Task goal: Quote the Aleshea Harris event text from "The Center for" to "enacting righteous revenge.".

The Center for Fiction was thrilled to welcome one of the most innovative, uncompromising, boundary-breaking dramatists of today, Aleshea Harris, to celebrate the new publication of two of her plays. What to Send Up When It Goes Down is a play, a ritual, and a home-going celebration that bears witness to the physical and spiritual deaths of Black people as a result of racist violence. Is God Is, winner of the 2016 Obie Award and Relentless Award, collides the ancient, the modern, the tragic, the Spaghetti Western, and Afropunk in a dark comedy of two sisters enacting righteous revenge.
Actors from both plays—Jessica Frances Dukes, Alfie Fuller, Kai Heath, Beau Thom, Denise Manning, Alana Raquel Bowers, Naomi Lorrain, and Javon Minter—performed a dramatic reading, followed by a conversation with Aleshea Harris and writer, educator, and cultural worker Nissy Aya.
This event was part of an ongoing collaboration with Theatre Communications Group. Past events featured Jackie Sibblies Drury and Claudia Rankine, Annie Baker and Branden Jacobs-Jenkins, Heidi Schreck and Paula Vogel, and Sarah Ruhl and Matthew Aucoin.
Is God Is / What to Send Up When It Goes Down
By Aleshea Harris
Published by TCG
Two dynamic new plays from an emerging writer that confront the experience of being black in America.
“Furious and incandescent… Harris writes so blisteringly that the actors could just let the language’s flames carry them along.” —Helen Shaw, Time Out New York on Is God Is
An explosive epic that examines the cyclical nature of violence, Is God Is follows twin sisters who undertake a dangerous journey to exact revenge upon their father at the behest of their dying mother
“Aleshea Harris turns theater into a monument, ephemeral but real, to ongoing pain. You can’t tear down a statue that never shows up outside.” —Vinson Cunningham, New Yorker on What to Send Up When It Goes Down
What to Send Up When It Goes Down is a play-pageant-ritual response to anti-Blackness in America. It is a challenge to us all: to heal through expression, expulsion, and movement.
Front Cover Credit: Toyin Ojih Odutola, I Wish You Would, 2011, pen ink and acrylic ink on board, 30 x 20 inches, 40 1/4 x 29 1/2 inches (framed). © Toyin Ojih Odutola. Courtesy of the artist and Jack Shainman Gallery, New York.

Extracted information:
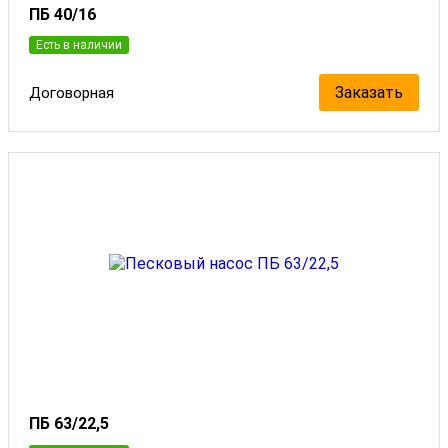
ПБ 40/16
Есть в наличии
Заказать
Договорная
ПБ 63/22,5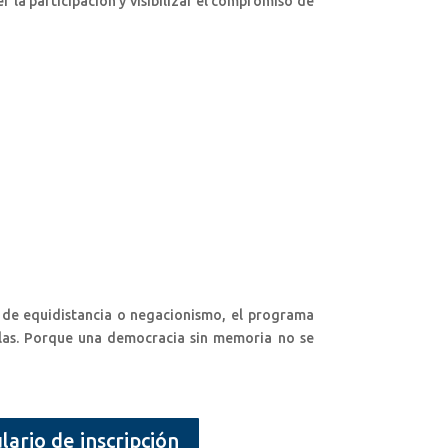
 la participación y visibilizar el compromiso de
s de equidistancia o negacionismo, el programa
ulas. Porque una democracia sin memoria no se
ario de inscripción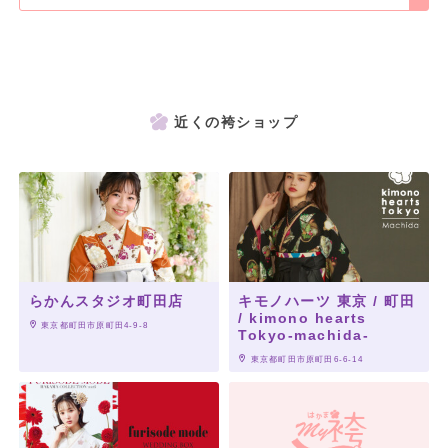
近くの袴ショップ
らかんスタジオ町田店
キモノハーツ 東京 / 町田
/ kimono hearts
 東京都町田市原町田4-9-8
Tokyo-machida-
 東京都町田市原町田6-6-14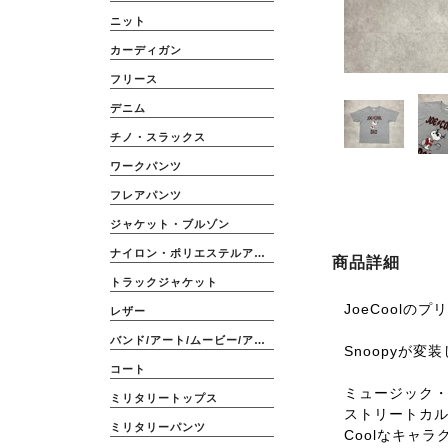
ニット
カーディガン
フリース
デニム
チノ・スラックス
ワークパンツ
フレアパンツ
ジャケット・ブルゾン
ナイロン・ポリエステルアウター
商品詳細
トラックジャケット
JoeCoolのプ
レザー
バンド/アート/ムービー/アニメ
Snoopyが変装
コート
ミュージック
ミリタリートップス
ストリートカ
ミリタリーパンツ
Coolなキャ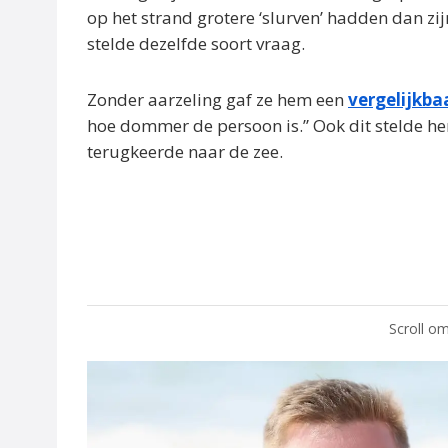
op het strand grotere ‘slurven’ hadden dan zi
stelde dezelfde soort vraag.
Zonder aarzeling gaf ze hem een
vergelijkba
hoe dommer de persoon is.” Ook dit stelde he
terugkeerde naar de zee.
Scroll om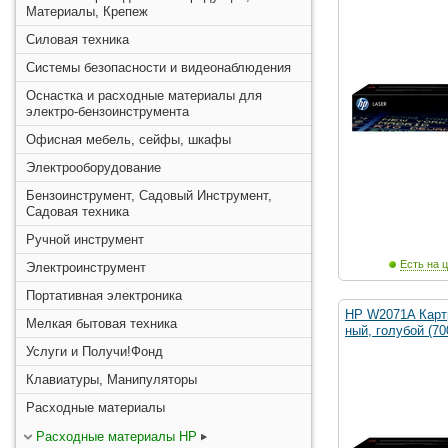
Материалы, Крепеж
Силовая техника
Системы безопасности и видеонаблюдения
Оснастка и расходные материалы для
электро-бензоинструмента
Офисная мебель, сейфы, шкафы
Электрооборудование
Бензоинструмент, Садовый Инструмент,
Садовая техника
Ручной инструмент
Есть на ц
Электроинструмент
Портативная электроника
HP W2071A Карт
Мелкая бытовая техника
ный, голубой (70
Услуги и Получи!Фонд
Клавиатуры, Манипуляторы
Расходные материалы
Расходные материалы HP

Exercise result:
The Center for Fiction was thrilled to welcome one of the most innovative, uncompromising, boundary-breaking dramatists of today, Aleshea Harris, to celebrate the new publication of two of her plays. What to Send Up When It Goes Down is a play, a ritual, and a home-going celebration that bears witness to the physical and spiritual deaths of Black people as a result of racist violence. Is God Is, winner of the 2016 Obie Award and Relentless Award, collides the ancient, the modern, the tragic, the Spaghetti Western, and Afropunk in a dark comedy of two sisters enacting righteous revenge.